Even plaintiffs' expert does not opine that defendant committed an act or acts of gross negligence. This is not surprising because gross negligence requires substantial proof beyond simple negligence. It requires "wanton or reckless disregard for the safety of others." In re Kerlin, 151 N.J. Super. 179, 185 (App. Div. 1977) (internal quotation omitted). Plaintiffs' assertion that, after notice, defendants had an absolute duty to correct the condition that caused Griffin's fall does not establish gross negligence. The sidewalk protrusion in question was approximately an inch and one-half.
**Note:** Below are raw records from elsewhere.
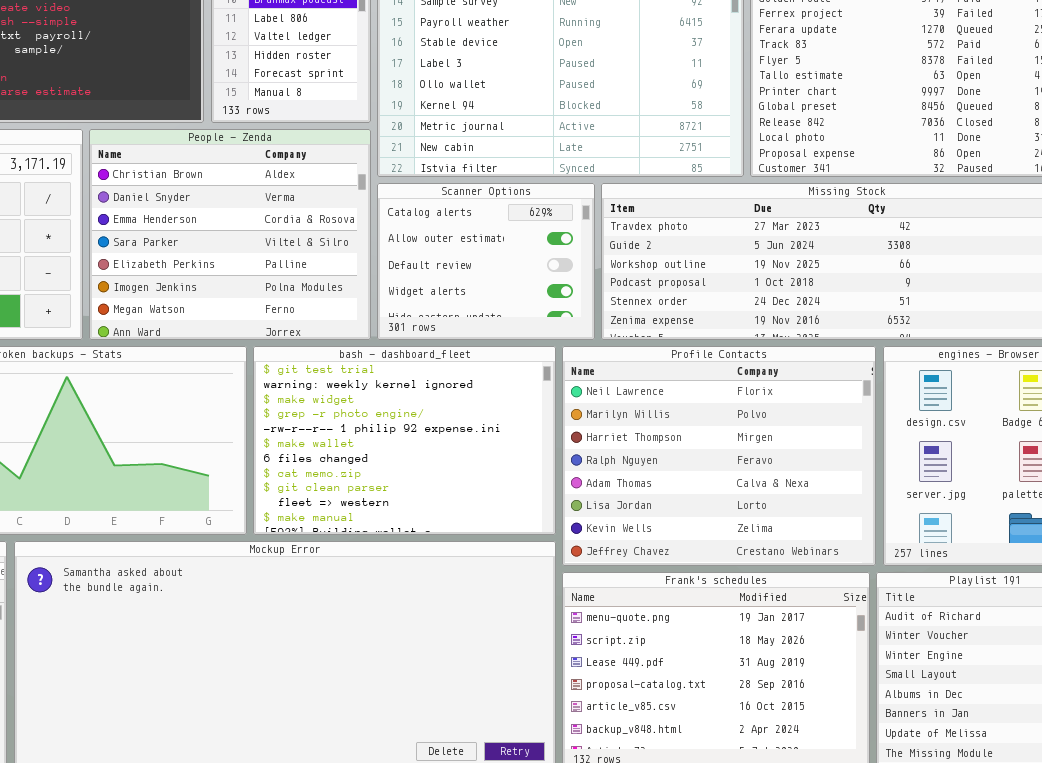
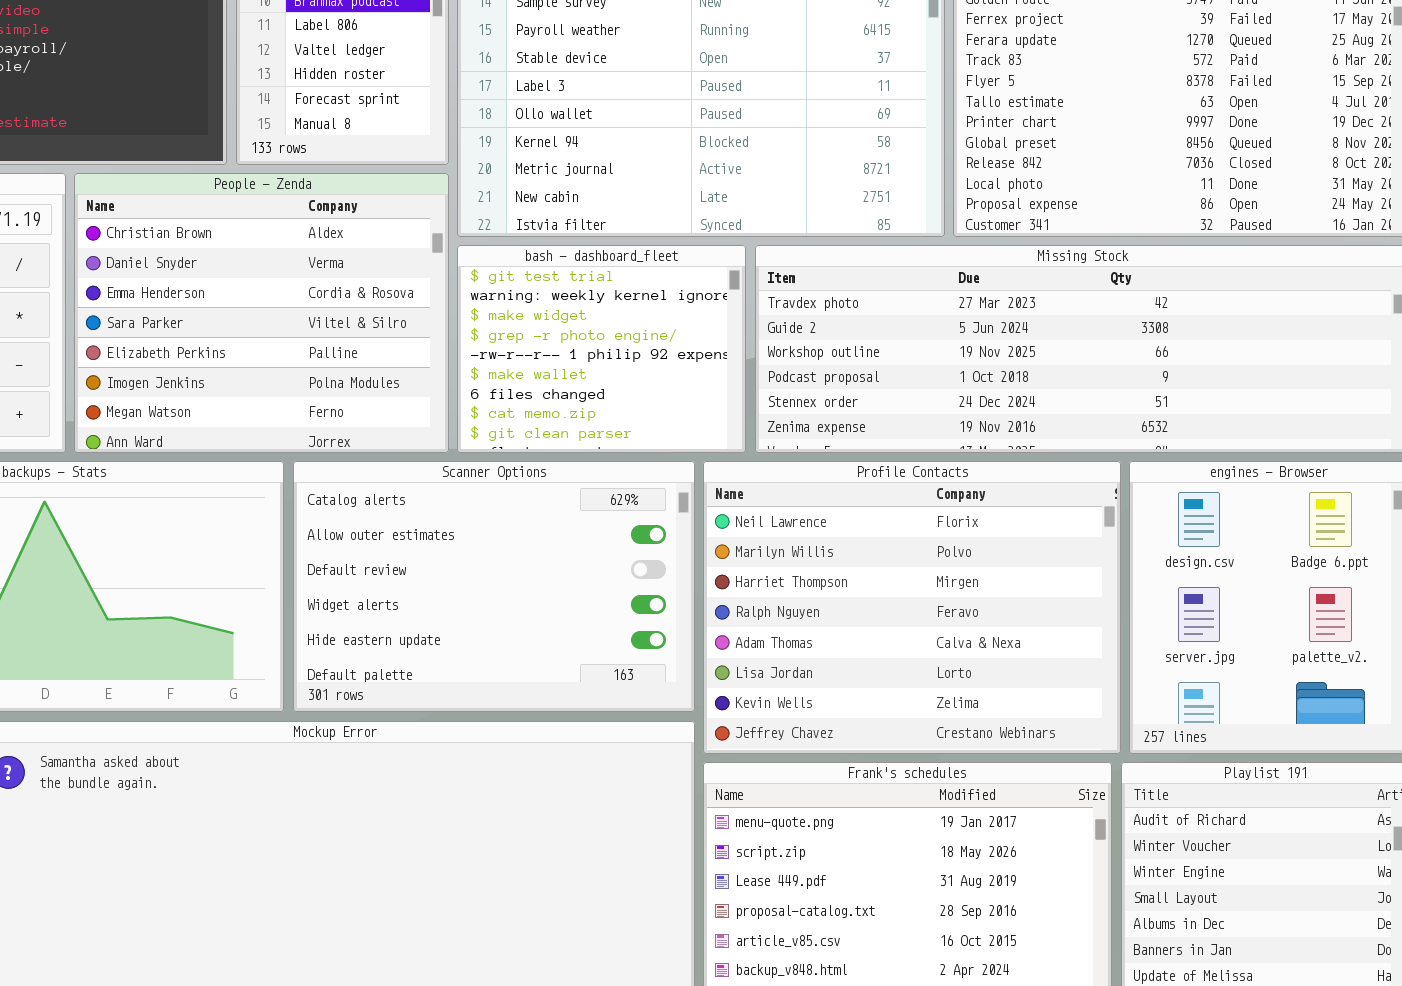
Scanner Options: [377,183,595,340] -> [293,461,695,712], moved, resized
bash - dashboard_fleet: [253,346,556,535] -> [457,245,746,453], moved, resized

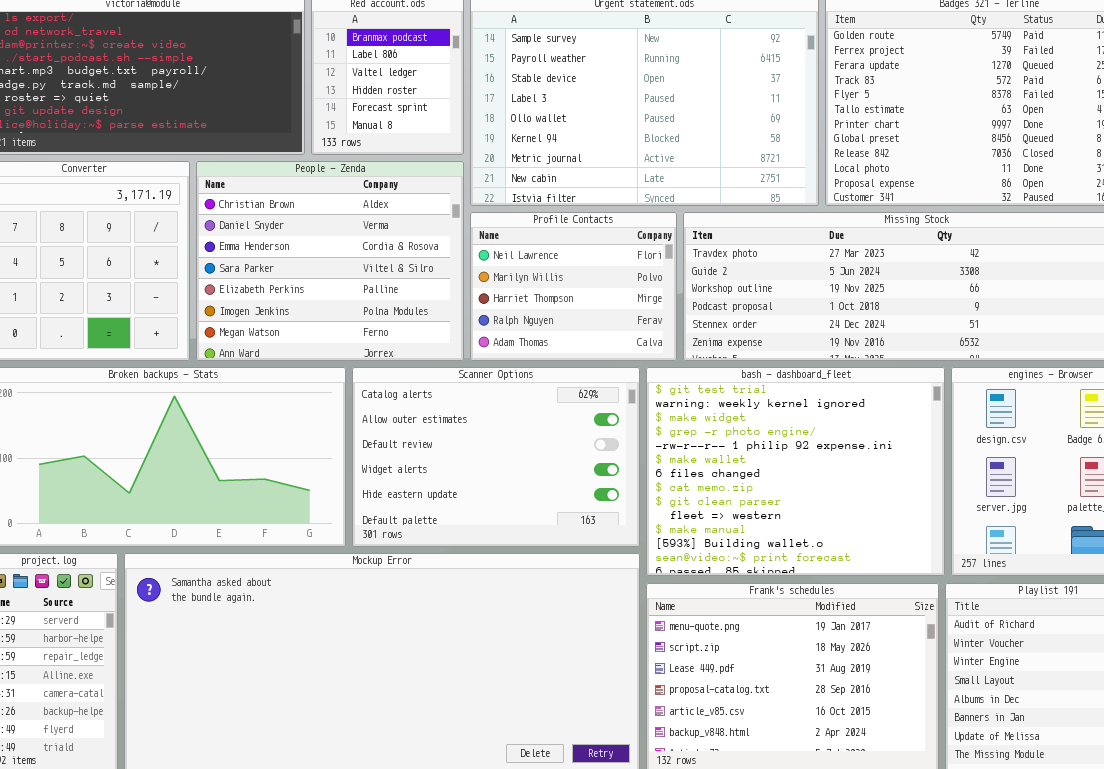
bash - dashboard_fleet: [457,245,746,453] -> [646,367,945,576], moved, resized
Profile Contacts: [703,461,1121,754] -> [470,212,677,361], moved, resized

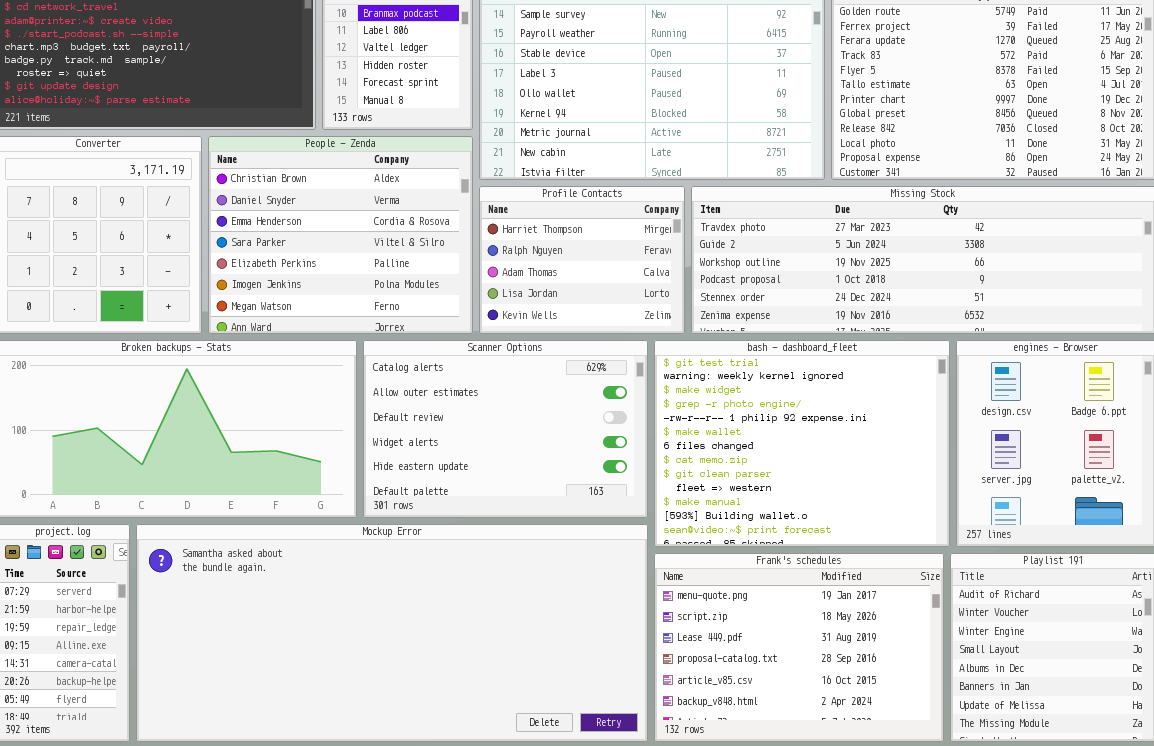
Profile Contacts: [470,212,677,361] -> [479,186,685,334], scrolled down 2 rows

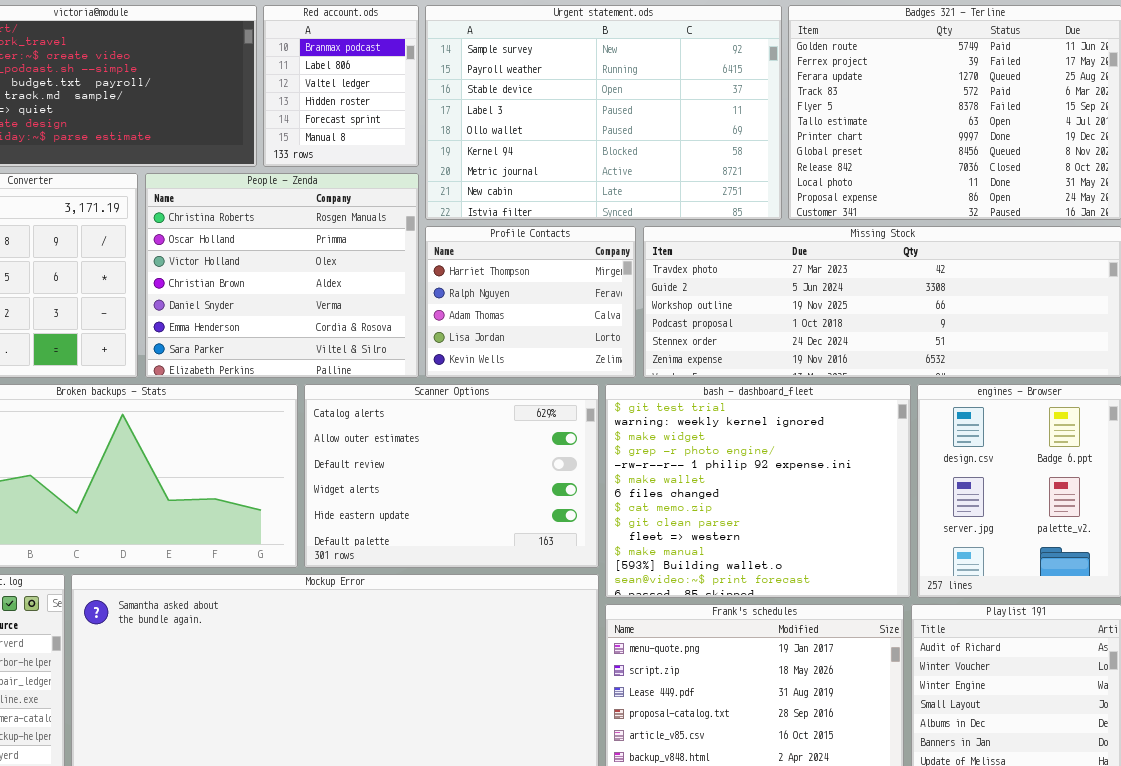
People - Zenda: [208,136,473,334] -> [145,173,419,378], scrolled up 3 rows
In a similar fashion, plaintiffs argue that the status of the sidewalk and the failure to repair the condition constitutes an act of recklessness. Although certainly the Charitable Immunity Act would no more protect defendant from acts of recklessness than it would gross negligence, the failure to repair the sidewalk simply does not constitute an act of recklessness. "Recklessness, unlike negligence, requires a conscious choice of a course of action, with knowledge or a reason to know that it will create serious danger to others." Schick v. Ferolito, 167 N.J. 7, 20 (2001). The decision not to repair the sidewalk after notification of the first fall does not raise the specter that defendants' choice was made with the knowledge that it would create a serious hazard to others. Ibid. The condition in question simply is not one which creates so serious a hazard as to establish either gross negligence or recklessness on the part of defendants.